> _EXERCISE AIM_
Please switch every "Twitter" in these lines to "X" and give the lines back with nothing else changed, leaving out the pictures.

(Page-level text extractions)
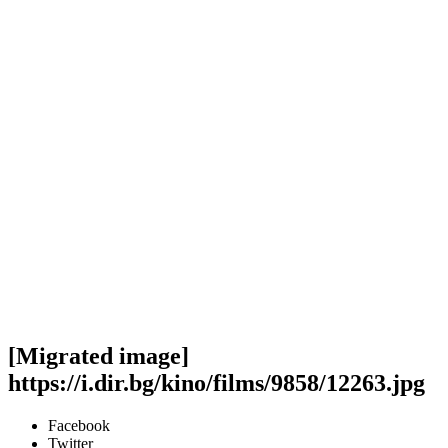
[Migrated image]
https://i.dir.bg/kino/films/9858/12263.jpg
Facebook
Twitter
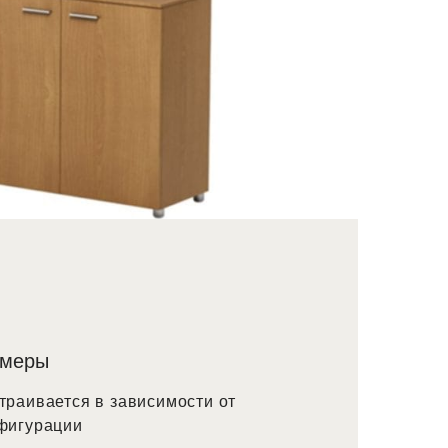
змеры
траивается в зависимости от
фигурации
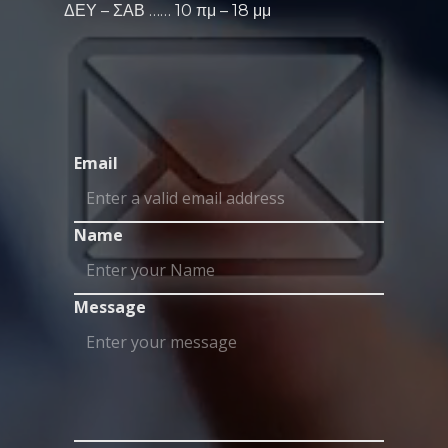
ΔΕΥ – ΣΑΒ …… 10 πμ – 18 μμ
Email
Name
Message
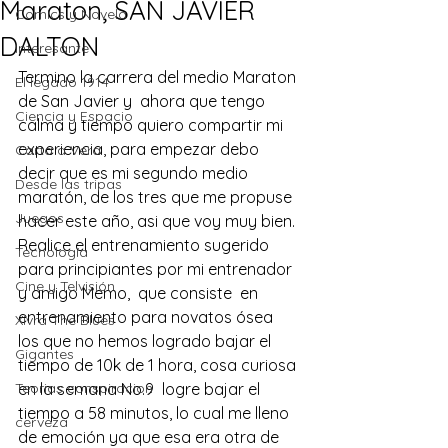
Maraton, SAN JAVIER
Comics y Novela
DALTON
Interesante
Termino la carrera del medio Maraton 
El legado 1914
de San Javier y  ahora que tengo 
Ciencia y Espacio
calma y tiempo quiero compartir mi 
experiencia, para empezar debo 
Carta a Vera
decir que es mi segundo medio 
Desde las tripas
maratón, de los tres que me propuse 
Juegos
hacer este año, asi que voy muy bien. 
Realice el entrenamiento sugerido 
Tecnología
para principiantes por mi entrenador 
Cine y Telvisión
y amigo Memo,  que consiste  en 
entrenamiento para novatos ósea  
Xivra The Blues
los que no hemos logrado bajar el 
Gigantes
tiempo de 10k de 1 hora, cosa curiosa 
Teorias conspiracion
en la semana No.9  logre bajar el 
tiempo a 58 minutos, lo cual me lleno 
cerveza
de emoción ya que esa era otra de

> _FINISHED TASK_
[Migrated image]
https://i.dir.bg/kino/films/9858/12263.jpg
Facebook
X
змеры
траивается в зависимости от
фигурации
ΔΕΥ – ΣΑΒ …… 10 πμ – 18 μμ
Email
Name
Message
Maraton, SAN JAVIER
Comics y Novela
DALTON
Interesante
Termino la carrera del medio Maraton 
El legado 1914
de San Javier y  ahora que tengo 
Ciencia y Espacio
calma y tiempo quiero compartir mi 
experiencia, para empezar debo 
Carta a Vera
decir que es mi segundo medio 
Desde las tripas
maratón, de los tres que me propuse 
Juegos
hacer este año, asi que voy muy bien. 
Realice el entrenamiento sugerido 
Tecnología
para principiantes por mi entrenador 
Cine y Telvisión
y amigo Memo,  que consiste  en 
entrenamiento para novatos ósea  
Xivra The Blues
los que no hemos logrado bajar el 
Gigantes
tiempo de 10k de 1 hora, cosa curiosa 
Teorias conspiracion
en la semana No.9  logre bajar el 
tiempo a 58 minutos, lo cual me lleno 
cerveza
de emoción ya que esa era otra de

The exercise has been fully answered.